Top of Dataset records

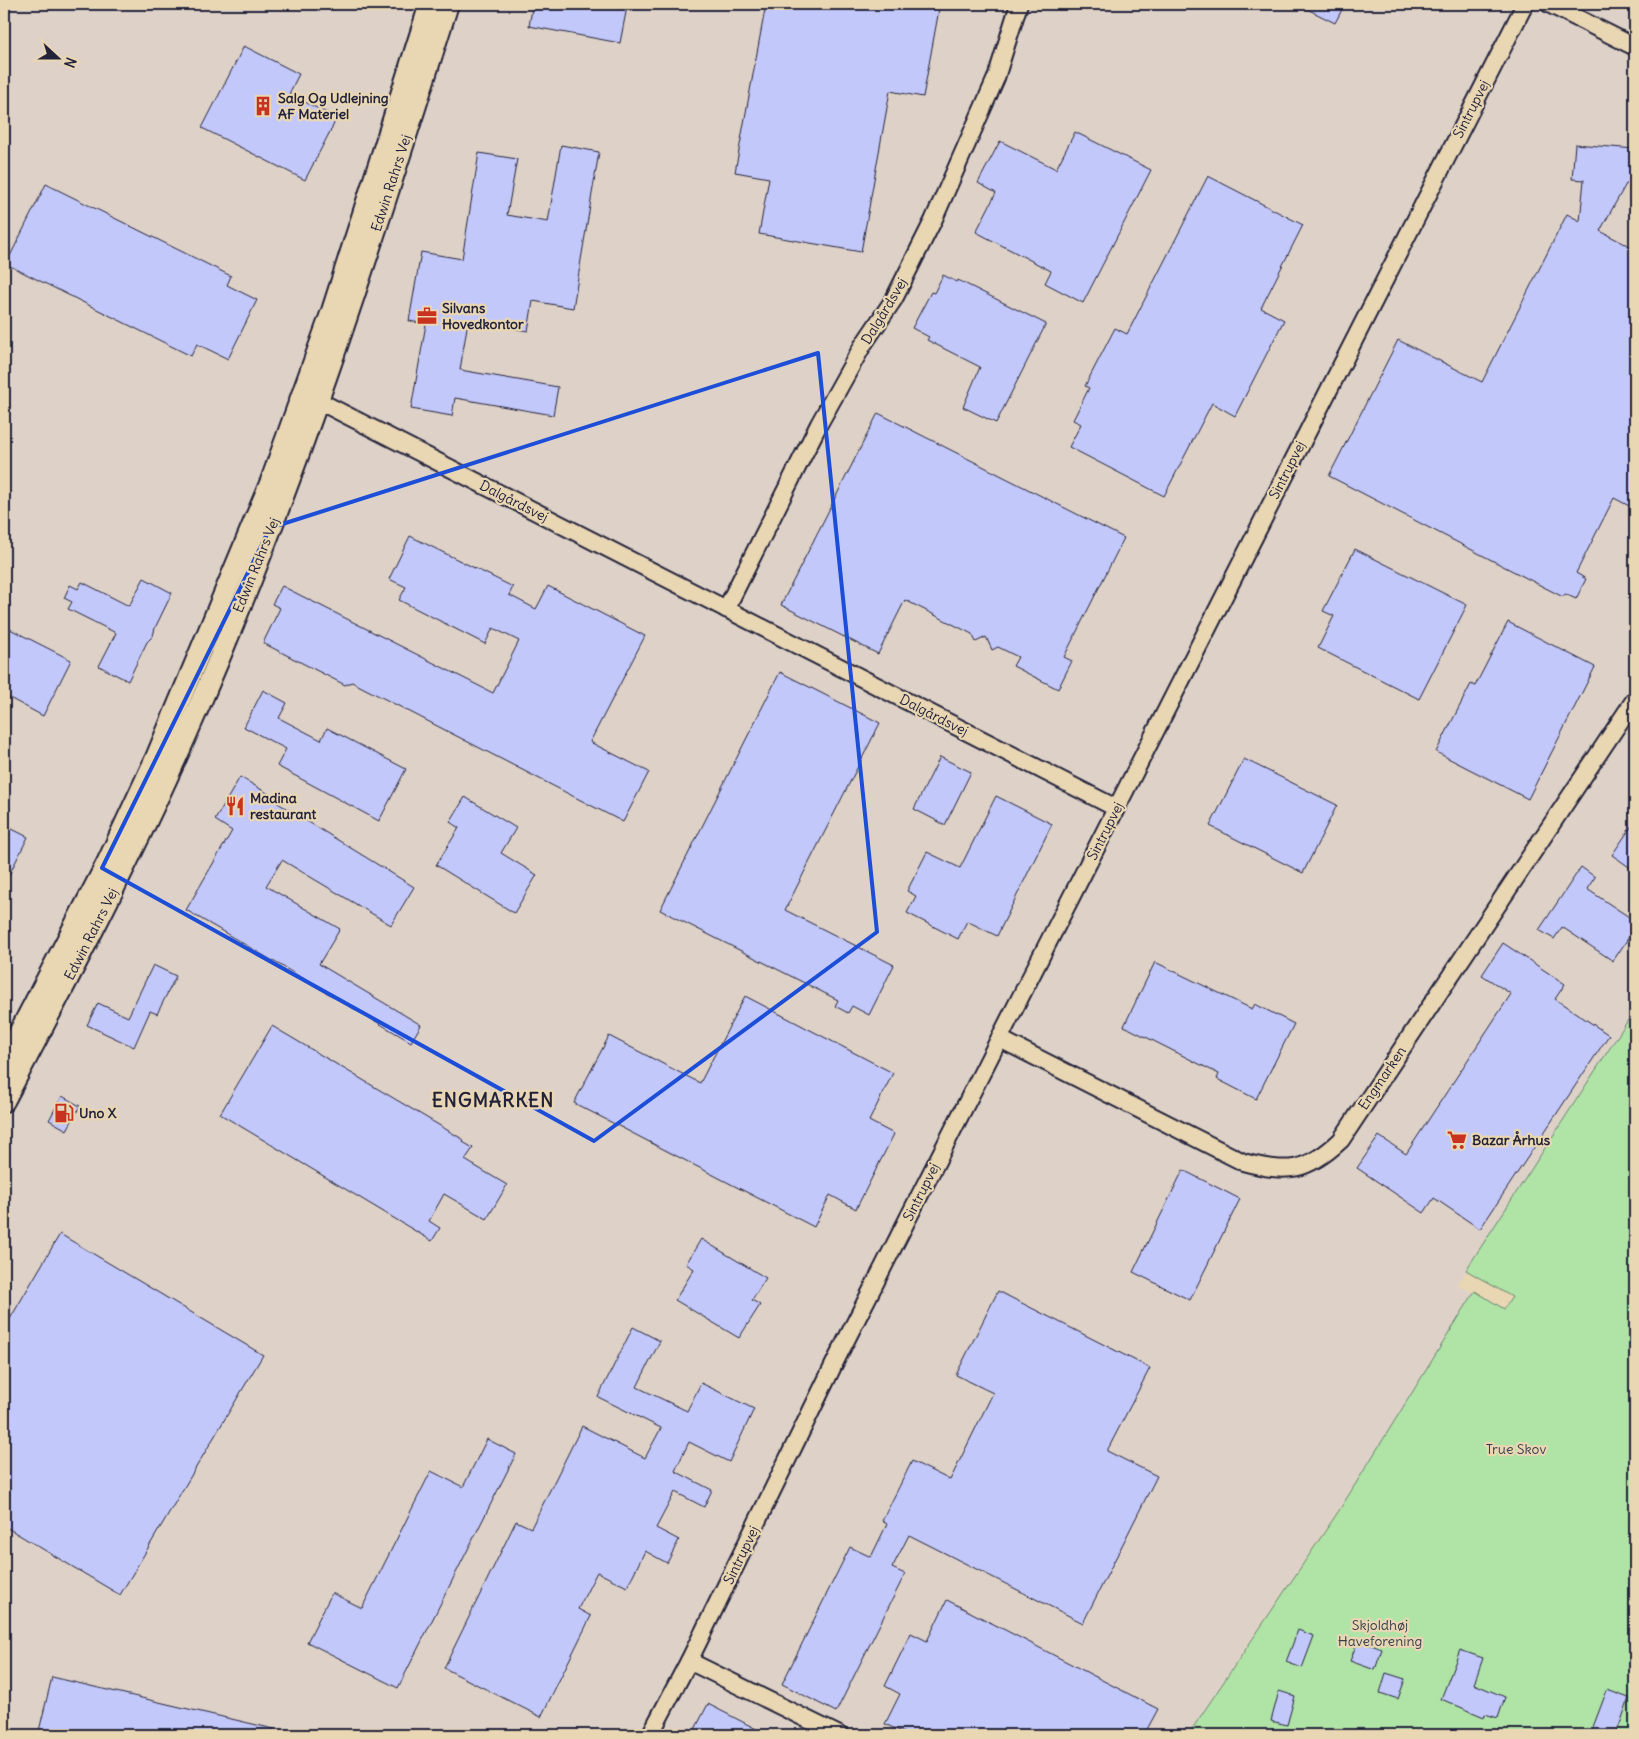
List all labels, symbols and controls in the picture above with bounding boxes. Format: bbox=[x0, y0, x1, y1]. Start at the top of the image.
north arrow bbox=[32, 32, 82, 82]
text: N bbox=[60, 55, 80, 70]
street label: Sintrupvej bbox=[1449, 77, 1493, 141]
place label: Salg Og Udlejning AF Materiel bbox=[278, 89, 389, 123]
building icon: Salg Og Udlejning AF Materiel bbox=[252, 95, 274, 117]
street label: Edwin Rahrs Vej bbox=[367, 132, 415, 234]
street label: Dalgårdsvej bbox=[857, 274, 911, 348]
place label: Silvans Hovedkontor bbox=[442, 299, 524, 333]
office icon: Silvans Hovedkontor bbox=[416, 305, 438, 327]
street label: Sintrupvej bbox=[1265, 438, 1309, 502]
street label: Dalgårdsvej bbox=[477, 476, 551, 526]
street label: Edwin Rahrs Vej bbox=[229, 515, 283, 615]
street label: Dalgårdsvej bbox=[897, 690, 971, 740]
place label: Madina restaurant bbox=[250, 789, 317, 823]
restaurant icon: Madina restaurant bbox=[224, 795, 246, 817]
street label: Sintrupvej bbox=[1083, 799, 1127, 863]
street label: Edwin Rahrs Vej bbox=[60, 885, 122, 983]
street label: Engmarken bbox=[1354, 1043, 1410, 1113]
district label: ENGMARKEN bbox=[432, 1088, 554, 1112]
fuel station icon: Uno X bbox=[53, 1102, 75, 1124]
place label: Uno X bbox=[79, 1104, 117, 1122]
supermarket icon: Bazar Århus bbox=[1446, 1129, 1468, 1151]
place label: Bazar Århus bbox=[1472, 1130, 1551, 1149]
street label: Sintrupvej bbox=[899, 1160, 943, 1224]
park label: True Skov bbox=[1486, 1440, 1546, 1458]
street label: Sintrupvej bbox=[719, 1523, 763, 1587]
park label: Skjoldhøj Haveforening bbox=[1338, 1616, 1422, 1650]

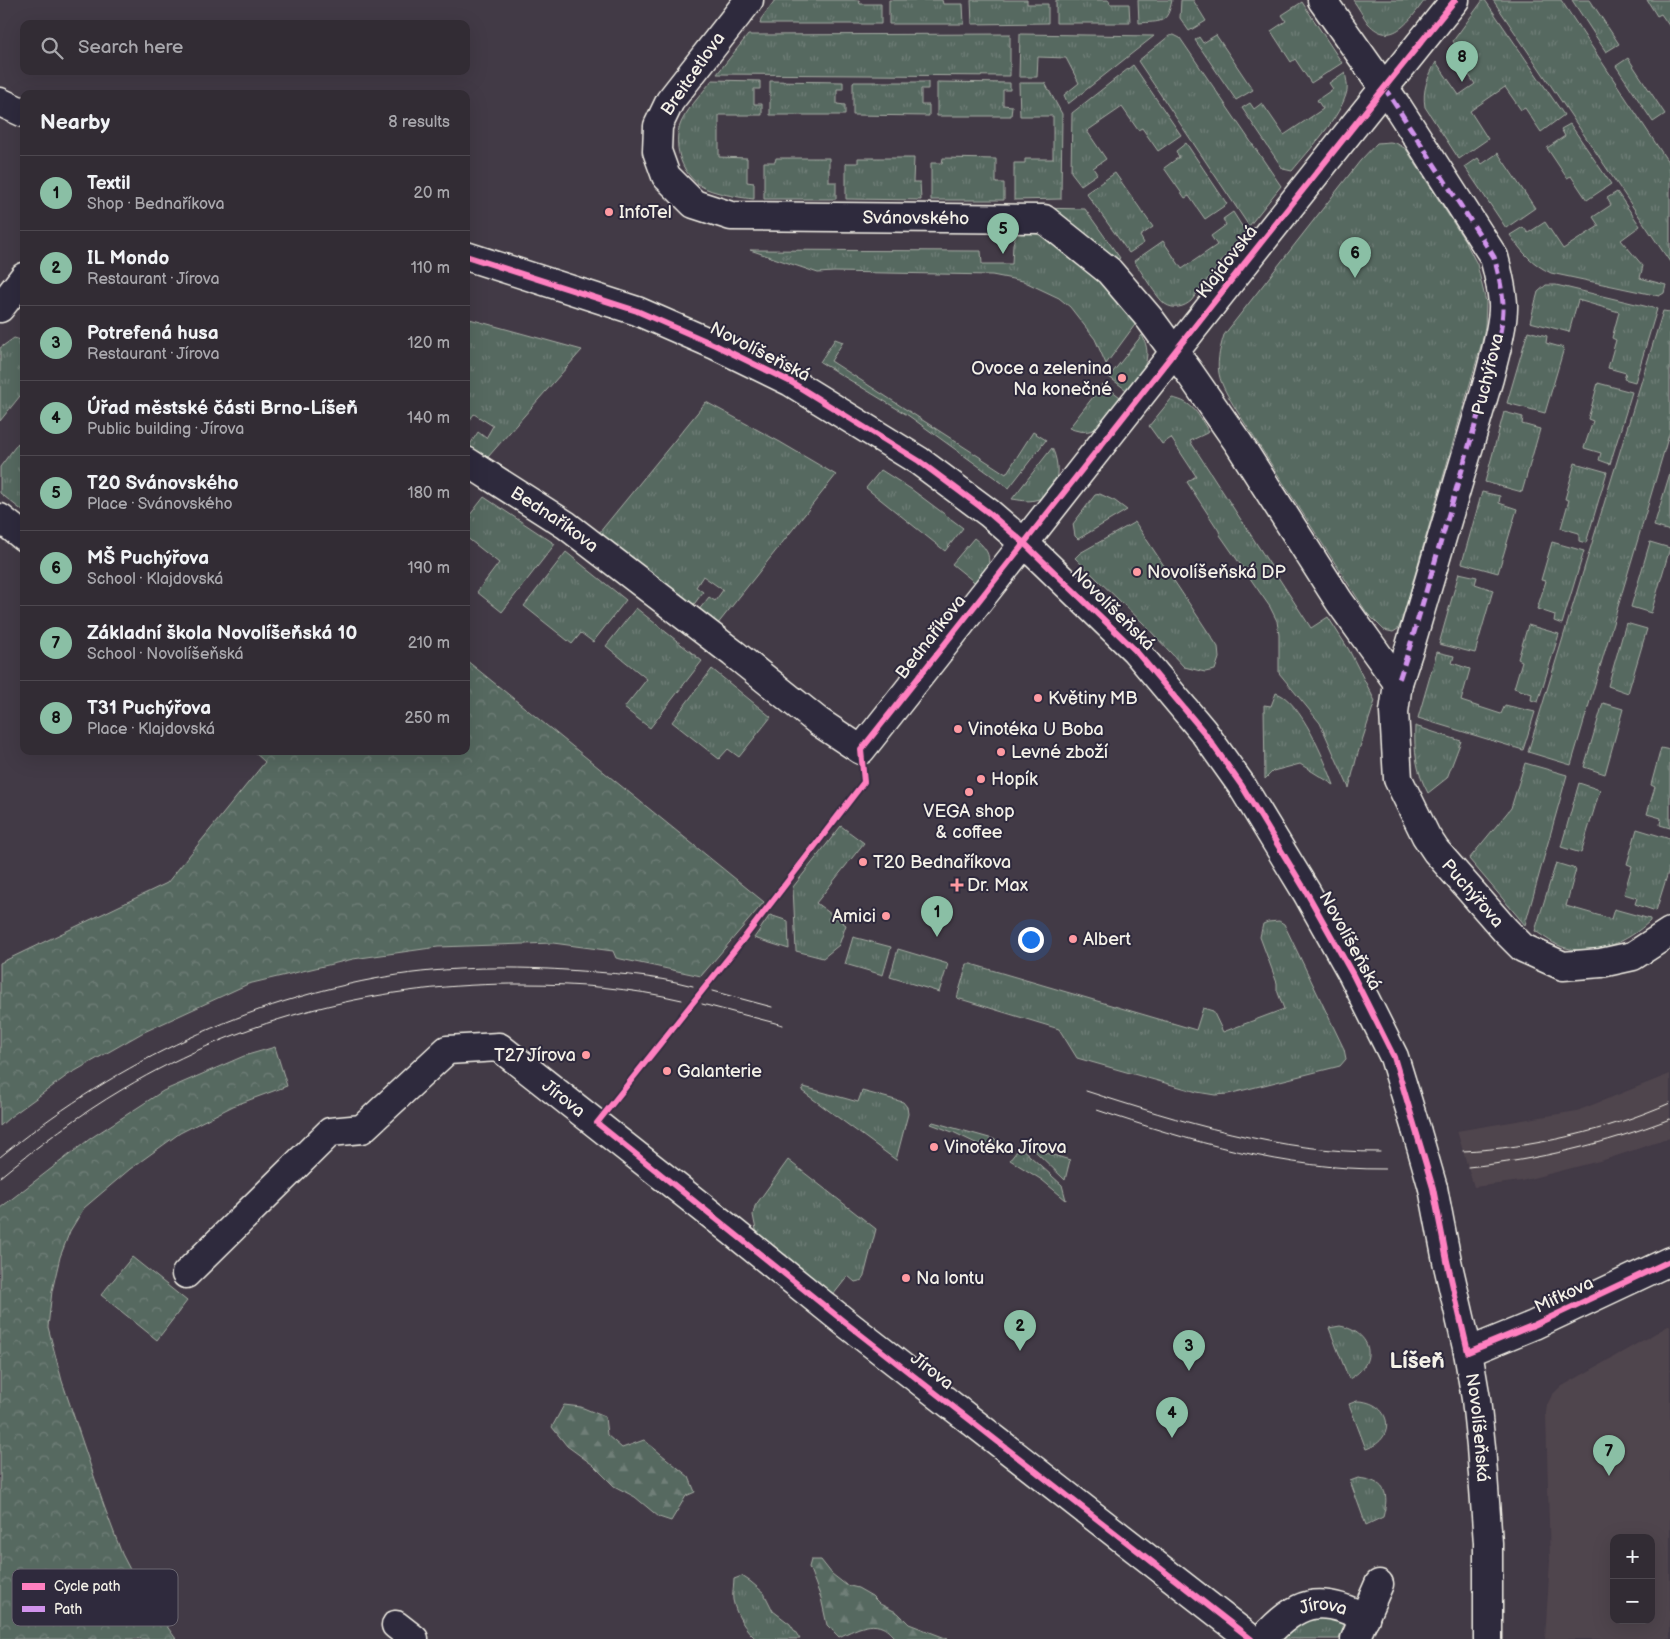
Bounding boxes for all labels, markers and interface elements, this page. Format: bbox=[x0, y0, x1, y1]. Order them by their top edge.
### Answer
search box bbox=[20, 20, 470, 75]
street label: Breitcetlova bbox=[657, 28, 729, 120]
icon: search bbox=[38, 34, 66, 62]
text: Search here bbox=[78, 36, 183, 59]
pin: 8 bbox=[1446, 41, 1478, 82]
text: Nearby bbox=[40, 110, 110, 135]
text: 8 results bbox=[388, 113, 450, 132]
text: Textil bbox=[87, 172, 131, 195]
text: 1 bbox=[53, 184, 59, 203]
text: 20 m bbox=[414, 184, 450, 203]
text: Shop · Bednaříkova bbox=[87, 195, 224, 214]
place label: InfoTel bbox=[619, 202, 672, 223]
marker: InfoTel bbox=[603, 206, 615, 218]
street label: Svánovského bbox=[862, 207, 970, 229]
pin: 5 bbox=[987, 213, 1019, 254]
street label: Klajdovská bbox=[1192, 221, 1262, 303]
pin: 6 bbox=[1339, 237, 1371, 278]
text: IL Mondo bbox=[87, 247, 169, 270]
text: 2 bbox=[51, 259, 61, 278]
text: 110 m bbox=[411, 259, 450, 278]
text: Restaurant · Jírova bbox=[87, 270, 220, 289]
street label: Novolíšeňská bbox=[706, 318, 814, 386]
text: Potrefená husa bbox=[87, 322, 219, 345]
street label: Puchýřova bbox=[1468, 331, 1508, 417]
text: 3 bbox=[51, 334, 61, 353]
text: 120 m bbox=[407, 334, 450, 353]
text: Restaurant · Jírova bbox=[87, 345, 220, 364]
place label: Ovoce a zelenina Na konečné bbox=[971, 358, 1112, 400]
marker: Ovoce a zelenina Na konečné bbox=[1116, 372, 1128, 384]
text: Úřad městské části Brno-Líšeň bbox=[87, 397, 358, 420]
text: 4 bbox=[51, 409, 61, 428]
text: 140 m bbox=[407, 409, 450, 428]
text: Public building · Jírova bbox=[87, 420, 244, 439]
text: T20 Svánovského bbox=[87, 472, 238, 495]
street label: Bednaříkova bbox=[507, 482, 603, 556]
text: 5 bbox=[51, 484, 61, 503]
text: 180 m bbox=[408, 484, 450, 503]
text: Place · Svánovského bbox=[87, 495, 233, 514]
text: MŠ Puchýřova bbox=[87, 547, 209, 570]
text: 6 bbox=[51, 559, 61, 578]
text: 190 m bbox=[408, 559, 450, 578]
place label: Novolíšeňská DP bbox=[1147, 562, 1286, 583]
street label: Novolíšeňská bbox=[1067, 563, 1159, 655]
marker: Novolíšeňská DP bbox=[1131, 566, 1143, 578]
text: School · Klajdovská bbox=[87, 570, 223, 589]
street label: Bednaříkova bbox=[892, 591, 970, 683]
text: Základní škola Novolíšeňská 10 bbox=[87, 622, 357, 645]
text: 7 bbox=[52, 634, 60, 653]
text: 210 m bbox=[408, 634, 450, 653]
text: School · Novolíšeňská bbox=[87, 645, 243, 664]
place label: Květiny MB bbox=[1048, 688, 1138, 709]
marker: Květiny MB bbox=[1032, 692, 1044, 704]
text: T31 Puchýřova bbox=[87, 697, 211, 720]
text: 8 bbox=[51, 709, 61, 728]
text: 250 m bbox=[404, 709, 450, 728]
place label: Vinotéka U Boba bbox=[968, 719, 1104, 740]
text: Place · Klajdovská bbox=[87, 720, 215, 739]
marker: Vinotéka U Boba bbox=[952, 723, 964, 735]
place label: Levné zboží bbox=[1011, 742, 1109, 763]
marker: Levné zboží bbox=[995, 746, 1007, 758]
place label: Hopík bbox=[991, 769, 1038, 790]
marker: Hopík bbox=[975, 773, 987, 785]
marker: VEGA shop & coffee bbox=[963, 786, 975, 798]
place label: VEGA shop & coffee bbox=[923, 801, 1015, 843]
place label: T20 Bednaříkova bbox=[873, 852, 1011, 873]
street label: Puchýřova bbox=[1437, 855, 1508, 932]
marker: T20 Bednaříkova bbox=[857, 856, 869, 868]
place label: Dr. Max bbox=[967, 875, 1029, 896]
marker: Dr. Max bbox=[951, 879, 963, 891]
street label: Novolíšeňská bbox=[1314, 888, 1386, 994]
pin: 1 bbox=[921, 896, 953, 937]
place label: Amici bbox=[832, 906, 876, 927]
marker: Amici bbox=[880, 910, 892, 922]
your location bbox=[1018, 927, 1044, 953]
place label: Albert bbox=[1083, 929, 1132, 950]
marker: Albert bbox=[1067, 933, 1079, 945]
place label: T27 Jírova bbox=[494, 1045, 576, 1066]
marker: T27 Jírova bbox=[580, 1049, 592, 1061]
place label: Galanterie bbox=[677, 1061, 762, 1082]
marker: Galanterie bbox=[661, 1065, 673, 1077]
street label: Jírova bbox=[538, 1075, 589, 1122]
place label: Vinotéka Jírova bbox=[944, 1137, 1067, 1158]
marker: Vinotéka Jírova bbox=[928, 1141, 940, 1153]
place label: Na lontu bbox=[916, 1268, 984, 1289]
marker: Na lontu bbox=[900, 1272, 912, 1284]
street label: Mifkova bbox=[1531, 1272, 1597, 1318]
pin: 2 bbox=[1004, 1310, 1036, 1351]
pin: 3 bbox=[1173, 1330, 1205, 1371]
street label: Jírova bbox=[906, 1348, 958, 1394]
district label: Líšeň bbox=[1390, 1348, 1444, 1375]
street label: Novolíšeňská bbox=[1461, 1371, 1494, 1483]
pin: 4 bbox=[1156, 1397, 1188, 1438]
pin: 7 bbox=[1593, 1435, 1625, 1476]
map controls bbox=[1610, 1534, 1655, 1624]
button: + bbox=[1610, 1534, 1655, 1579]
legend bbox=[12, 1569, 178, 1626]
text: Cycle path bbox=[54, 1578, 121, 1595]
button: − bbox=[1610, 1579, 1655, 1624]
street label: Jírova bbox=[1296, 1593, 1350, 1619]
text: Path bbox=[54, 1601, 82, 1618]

Bottom of Dataset records

**Your objective**:
Look through the entries for the string "Vinotéka". Every line that has it belongs in the answer.

**Response to this exercise**:
place label: Vinotéka U Boba bbox=[968, 719, 1104, 740]
marker: Vinotéka U Boba bbox=[952, 723, 964, 735]
place label: Vinotéka Jírova bbox=[944, 1137, 1067, 1158]
marker: Vinotéka Jírova bbox=[928, 1141, 940, 1153]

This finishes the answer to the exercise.